Il furto della “Gioconda” il 22.8.1911 dal museo del Louvre, precedette un peggioramento della salute di Modì nel breve soggiorno in Normandia.
Si giungeva in ogni caso, non senza sofferenze tra varie figure attorno a lui, allo sbocco, apprezzato nella modernità, dell’arte di Modì: il gusto per l’allungamento e la stilizzazione si affermava infatti nelle opere della sua maturità (perlopiù ritratti di donne, bambini e della maggior parte dei suoi amici, e nudi femminili) in cui sostanzialmente si evidenziava la forza espressiva, ritmica e costruttiva della linea.
Fu l’apoteosi per Modì (“il sorgere di una nuova vita”), per il quale il 1917 fu anno fortunato anche per i sentimenti per la presenza di Jeanne Hébuterne, 19 anni, “piccola e caparbia”, da lui accostata alla Venere del Botticelli (“sembrava una fata”). E le pagine del libro della Strano che la pongono al centro della vita di Modì (innamoratissimo, ricambiato) sono fra le più belle dell’intero romanzo. Egli, verso quella splendida musa, si sentiva amico, amante, padre.
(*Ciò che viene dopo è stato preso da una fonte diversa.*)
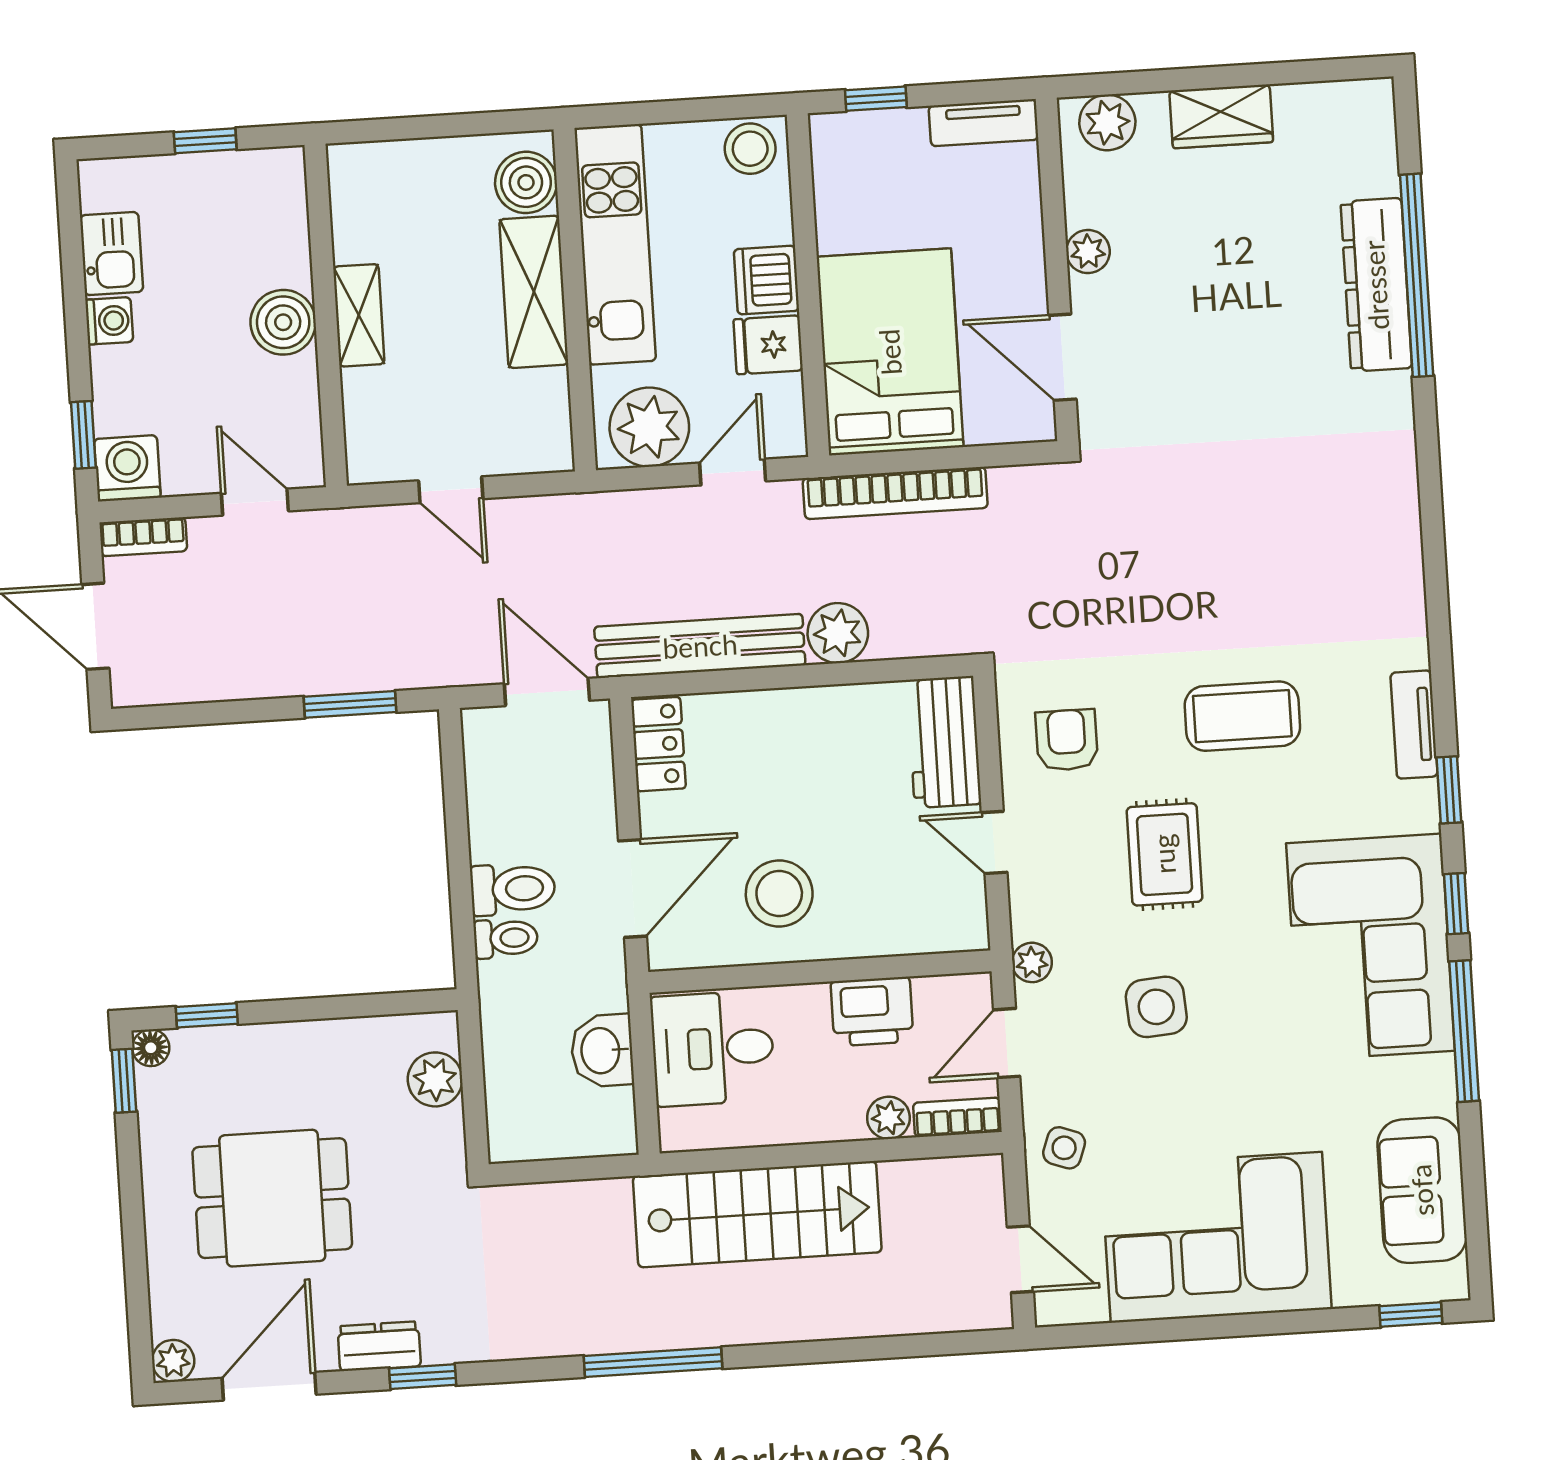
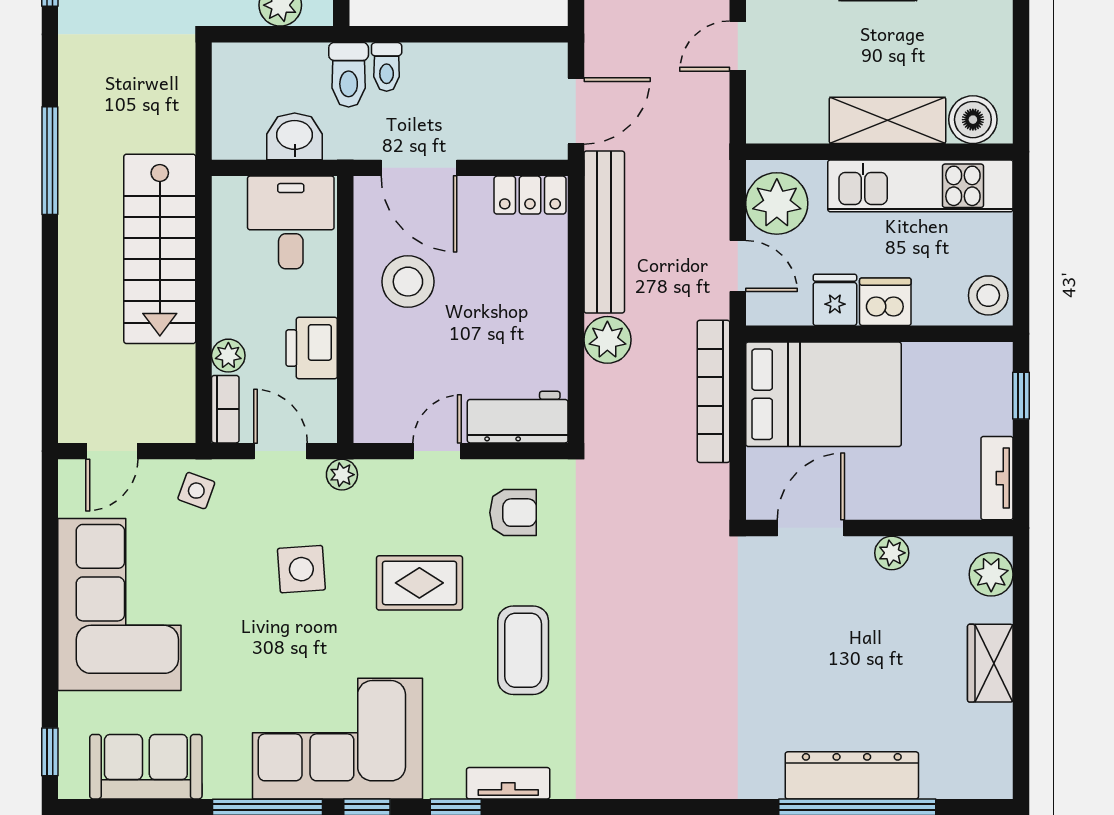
toilet: (513, 889) -> (349, 75), moved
Nelle pagine seguenti, non prive di sorprese, si assiste al progressivo aggravarsi della meningite tubercolare che stava “disintegrando le mie membra”, tutto – con una sola grande gioia – un avvicinarsi alla fine, all’Eterno, fino all’ultima battuta trattenendo la mano di Lunia nell’ossimoro del titolo: “Fermiamoci qui. Parlami in silenzio”.